When the starboard watch came on deck, Hitchen was all smiles, and the wise prognosticators of both watches were well pleased with themselves. They had got away with it by a narrow margin.

"I predicts that it's colder tomorrow," chipped in Australia.

"We got bean soup tomorrow, I bets," Scouse ventured, for in spite of the vindication of Frenchy, Hitchen and the others, we let it be known that luck was given the credit—luck and the cross. Most sailors of those days believed certain things, and a cross in the mainmast was as sure to bring wind, as a ring around the moon was a sign of rain.
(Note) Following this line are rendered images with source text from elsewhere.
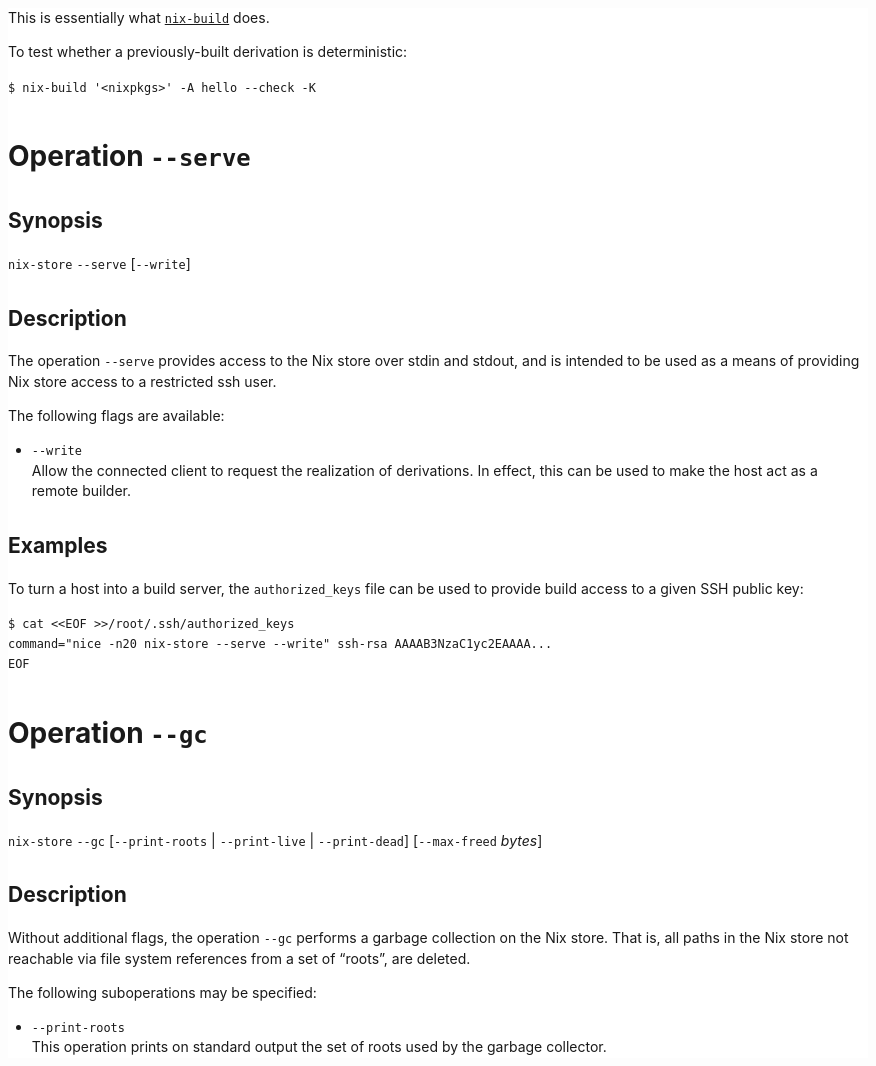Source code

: This is essentially what [`nix-build`](#sec-nix-build) does.

To test whether a previously-built derivation is deterministic:

    $ nix-build '<nixpkgs>' -A hello --check -K

# Operation `--serve`

## Synopsis

`nix-store` `--serve` [`--write`]

## Description

The operation `--serve` provides access to the Nix store over stdin and
stdout, and is intended to be used as a means of providing Nix store
access to a restricted ssh user.

The following flags are available:

  - `--write`  
    Allow the connected client to request the realization of
    derivations. In effect, this can be used to make the host act as a
    remote builder.

## Examples

To turn a host into a build server, the `authorized_keys` file can be
used to provide build access to a given SSH public key:

    $ cat <<EOF >>/root/.ssh/authorized_keys
    command="nice -n20 nix-store --serve --write" ssh-rsa AAAAB3NzaC1yc2EAAAA...
    EOF

# Operation `--gc`

## Synopsis

`nix-store` `--gc` [`--print-roots` | `--print-live` | `--print-dead`] [`--max-freed` *bytes*]

## Description

Without additional flags, the operation `--gc` performs a garbage
collection on the Nix store. That is, all paths in the Nix store not
reachable via file system references from a set of “roots”, are deleted.

The following suboperations may be specified:

  - `--print-roots`  
    This operation prints on standard output the set of roots used by
    the garbage collector.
During our last spell in the tropics, with our clear nights of calm, Australia astonished us by his remarkable familiarity with the names and constellations of the brightest stars. As I had a fair knowledge of these from my studies on the schoolship, and also had my Lecky, with the wonderfully simple star charts prepared by that master mariner, we passed some profitable and interesting hours. Even today I never miss a chance to glance at the clear sky at night and renew acquaintance with the great stars of the heavens.
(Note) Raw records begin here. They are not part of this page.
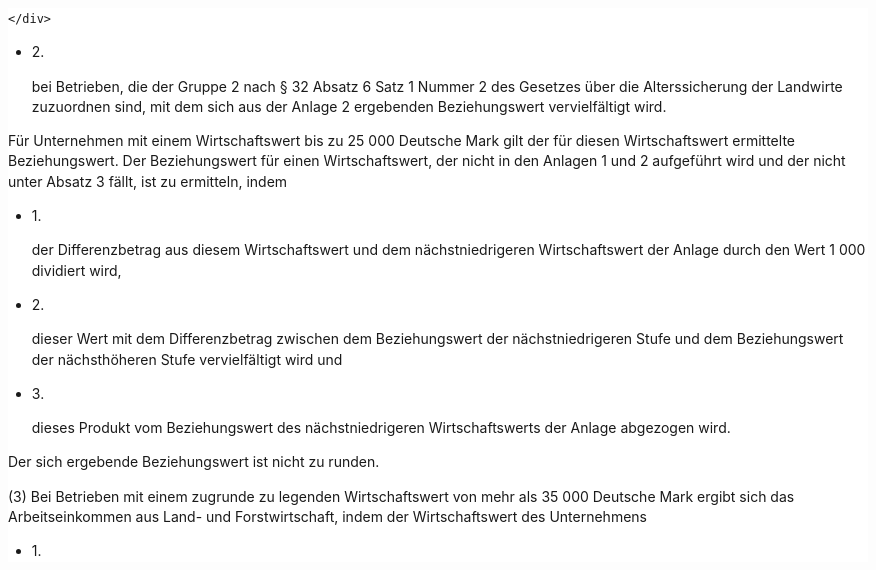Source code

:     </div>

  - 2\.
    
    <div>
    
    bei Betrieben, die der Gruppe 2 nach § 32 Absatz 6 Satz 1 Nummer 2
    des Gesetzes über die Alterssicherung der Landwirte zuzuordnen sind,
    mit dem sich aus der Anlage 2 ergebenden Beziehungswert
    vervielfältigt wird.
    
    </div>

Für Unternehmen mit einem Wirtschaftswert bis zu 25 000 Deutsche Mark
gilt der für diesen Wirtschaftswert ermittelte Beziehungswert. Der
Beziehungswert für einen Wirtschaftswert, der nicht in den Anlagen 1 und
2 aufgeführt wird und der nicht unter Absatz 3 fällt, ist zu ermitteln,
indem

  - 1\.
    
    <div>
    
    der Differenzbetrag aus diesem Wirtschaftswert und dem
    nächstniedrigeren Wirtschaftswert der Anlage durch den Wert 1 000
    dividiert wird,
    
    </div>

  - 2\.
    
    <div>
    
    dieser Wert mit dem Differenzbetrag zwischen dem Beziehungswert der
    nächstniedrigeren Stufe und dem Beziehungswert der nächsthöheren
    Stufe vervielfältigt wird und
    
    </div>

  - 3\.
    
    <div>
    
    dieses Produkt vom Beziehungswert des nächstniedrigeren
    Wirtschaftswerts der Anlage abgezogen wird.
    
    </div>

Der sich ergebende Beziehungswert ist nicht zu runden.

</div>

<div class="jurAbsatz">

(3) Bei Betrieben mit einem zugrunde zu legenden Wirtschaftswert von
mehr als 35 000 Deutsche Mark ergibt sich das Arbeitseinkommen aus Land-
und Forstwirtschaft, indem der Wirtschaftswert des Unternehmens

  - 1\.
    
    <div>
Australia had picked up his knowledge from a sheepherder in that far country and knew the southern constellations better than I did. We all know the Southern Cross, or at least have heard of it, and by the way it is not much of a cross, though one of the two large stars pointing toward it, Alpha Centauri, is said to be the nearest to the earth of all the fixed stars. This is also a double star, but a powerful telescope is needed to distinguish the separate bodies.
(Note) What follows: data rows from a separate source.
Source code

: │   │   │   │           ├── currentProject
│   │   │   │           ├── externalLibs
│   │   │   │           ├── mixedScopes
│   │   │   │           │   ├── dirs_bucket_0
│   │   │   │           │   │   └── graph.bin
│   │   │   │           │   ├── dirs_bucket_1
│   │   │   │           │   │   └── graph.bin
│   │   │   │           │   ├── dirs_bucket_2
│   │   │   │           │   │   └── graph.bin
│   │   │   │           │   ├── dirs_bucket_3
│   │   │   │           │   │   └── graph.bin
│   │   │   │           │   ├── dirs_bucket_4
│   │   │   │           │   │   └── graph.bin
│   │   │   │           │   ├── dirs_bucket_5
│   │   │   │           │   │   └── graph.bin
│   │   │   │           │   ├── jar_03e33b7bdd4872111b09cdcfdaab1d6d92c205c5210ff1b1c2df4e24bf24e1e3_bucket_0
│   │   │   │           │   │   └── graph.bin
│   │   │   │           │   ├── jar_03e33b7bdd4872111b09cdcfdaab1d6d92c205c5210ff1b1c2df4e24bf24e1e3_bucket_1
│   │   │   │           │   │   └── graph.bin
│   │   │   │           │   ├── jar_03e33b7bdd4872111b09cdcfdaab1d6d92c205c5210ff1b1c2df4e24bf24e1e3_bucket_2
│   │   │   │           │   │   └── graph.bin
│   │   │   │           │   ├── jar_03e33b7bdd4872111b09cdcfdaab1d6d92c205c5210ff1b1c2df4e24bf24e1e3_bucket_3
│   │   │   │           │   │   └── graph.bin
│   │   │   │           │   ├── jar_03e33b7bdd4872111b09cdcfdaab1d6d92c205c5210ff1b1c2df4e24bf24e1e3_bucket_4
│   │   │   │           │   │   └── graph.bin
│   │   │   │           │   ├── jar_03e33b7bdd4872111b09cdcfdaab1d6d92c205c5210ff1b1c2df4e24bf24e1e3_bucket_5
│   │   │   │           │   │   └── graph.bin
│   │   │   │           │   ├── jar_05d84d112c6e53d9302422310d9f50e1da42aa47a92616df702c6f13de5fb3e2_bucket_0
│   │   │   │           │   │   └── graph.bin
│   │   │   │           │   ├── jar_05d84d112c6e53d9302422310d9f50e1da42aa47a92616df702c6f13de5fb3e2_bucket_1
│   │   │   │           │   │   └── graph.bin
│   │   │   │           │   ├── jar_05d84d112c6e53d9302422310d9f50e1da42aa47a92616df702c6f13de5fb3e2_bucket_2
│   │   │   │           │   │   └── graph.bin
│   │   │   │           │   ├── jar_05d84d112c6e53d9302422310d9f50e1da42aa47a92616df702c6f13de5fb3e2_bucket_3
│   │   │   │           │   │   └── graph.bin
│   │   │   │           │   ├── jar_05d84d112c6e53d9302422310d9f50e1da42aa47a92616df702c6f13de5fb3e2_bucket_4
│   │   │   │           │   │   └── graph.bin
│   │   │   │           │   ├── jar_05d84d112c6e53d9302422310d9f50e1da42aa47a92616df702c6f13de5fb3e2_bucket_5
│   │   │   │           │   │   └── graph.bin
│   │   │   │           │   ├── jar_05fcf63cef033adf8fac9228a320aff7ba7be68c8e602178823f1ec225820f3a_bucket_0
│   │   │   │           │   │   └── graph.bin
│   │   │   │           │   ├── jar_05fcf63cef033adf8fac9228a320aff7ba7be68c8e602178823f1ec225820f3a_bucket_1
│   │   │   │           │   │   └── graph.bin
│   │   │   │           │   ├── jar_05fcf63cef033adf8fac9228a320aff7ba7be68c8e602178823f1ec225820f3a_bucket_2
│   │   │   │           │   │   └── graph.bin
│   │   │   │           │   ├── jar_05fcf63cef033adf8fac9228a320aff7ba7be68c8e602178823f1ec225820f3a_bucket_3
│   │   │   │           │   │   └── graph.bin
Canopus, another whopper of the southern heavens, ranks next to the Dog Star, Sirius, and we never tired looking at these magnificent gems of the night as they shone with living fire in the clear deep blue of the tropic heavens. As I gaze from time to time at the constellations, at Cassiopeia's Chair, the Great and Little Bear, the Swan, and the giant Vega, at Orion, Leo, or the Sickle, and The Cutters' Mainsail, I think of those days on the Fuller when we conned them in mute wonder, as sailors have in countless ages gone before, and listened to the names by one more learned than the rest. Altair! Regulus! Aldebaran! Arcturus! Capella! Procyon! Sirius! Spica! Antares! Fomalhaut! Achernar and Adara! what do these names mean to the modern human calling himself educated? Since those days I have spent four years at a university, and have drilled through the technical course in astronomy, given to civil engineers, but I don't recall what was taught about the great stars of the heavens that we learned to know by their first names on that far off voyage. Of the present rank and file, who discuss anything and everything smart folk busy themselves about, how many can identify this company of noble names of the great blazing suns that swing across the heavens?

And black nothingness is also to be found in the heavens, in the Coal Sack, a blank space of the night sky, near the Southern Cross, in the black depth of which no telescope has yet revealed a star.